I'm having a brain-fade moment. The AFX #1751 Ferrari 612P Can-Am car came in a variety of colors. They can as Non-magnatraction, Screecher and Road-Burner chassised versions. I know the blue/white #15, Red/white#15 and the Yellow/purple#15 that has the 15's on the sides as well as the nose. I have the yellow/red #15 with no 15's on the sides, that was the screecher/road-burner version. Was there a NMT version in yellow/red with the 15's on the side? I thought I had one, but it turns out both versions with the side numbers are purple. Here's a couple of pics I pulled from the web that shows both yellow versions. I can't find any pics of red15's on the sides.
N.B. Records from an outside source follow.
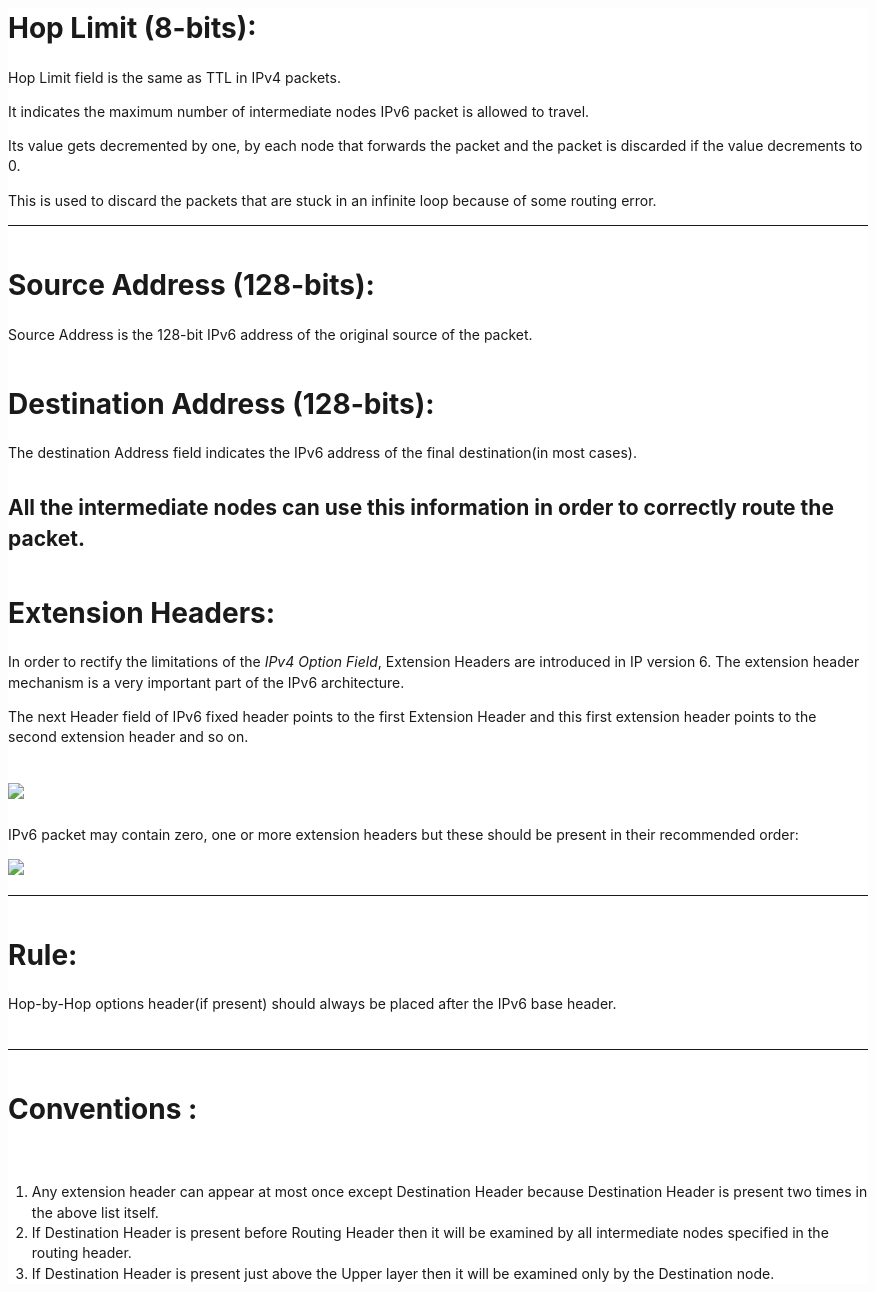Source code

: # Hop Limit (8-bits):
 Hop Limit field is the same as TTL in IPv4 packets. 
 
 It indicates the maximum number of intermediate nodes IPv6 packet is allowed to travel. 
 
 Its value gets decremented by one, by each node that forwards the packet and the packet is discarded if the value decrements to 0. 
 
 This is used to discard the packets that are stuck in an infinite loop because of some routing error. 

---
# Source Address (128-bits):
 Source Address is the 128-bit IPv6 address of the original source of the packet. 


# Destination Address (128-bits):
 The destination Address field indicates the IPv6 address of the final destination(in most cases).
 
  All the intermediate nodes can use this information in order to correctly route the packet. 
---

# Extension Headers:
 In order to rectify the limitations of the _IPv4 Option Field_, Extension Headers are introduced in IP version 6. The extension header mechanism is a very important part of the IPv6 architecture. 
 
 The next Header field of IPv6 fixed header points to the first Extension Header and this first extension header points to the second extension header and so on. 

![](https://media.geeksforgeeks.org/wp-content/uploads/ext-header.png)
---
IPv6 packet may contain zero, one or more extension headers but these should be present in their recommended order: 

![](https://media.geeksforgeeks.org/wp-content/uploads/next-header-2.png)

---
# Rule:
 Hop-by-Hop options header(if present) should always be placed after the IPv6 base header.   
 

---
# Conventions :
 

1.  Any extension header can appear at most once except Destination Header because Destination Header is present two times in the above list itself.
2.  If Destination Header is present before Routing Header then it will be examined by all intermediate nodes specified in the routing header.
3.  If Destination Header is present just above the Upper layer then it will be examined only by the Destination node.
Any light on the matter greatly appreciated.

-Paul

Yellow/Purple









Yellow/Red no side #15's


----------



## RjAFX (Oct 26, 2014)

I have two yellow red 15's.

No 15's on the side
No spoiler


----------



## warnergt (Feb 9, 2000)

I believe that the yellow/red Ferrari 612 never had numbers on the side.


----------



## RjAFX (Oct 26, 2014)

warnergt said:


> I believe that the yellow/red Ferrari 612 never had numbers on the side.


Ask me 25 years ago, and would have jumped right up to give the answer....Today I dug out my notebook with my inventory with every car I knew of, and I do not have one listed, so seeing I was pretty much on the ball years ago I'll say they never made one. But knowing Aurora they probably made a burnt orange with yellow numbers and two spoilers.


----------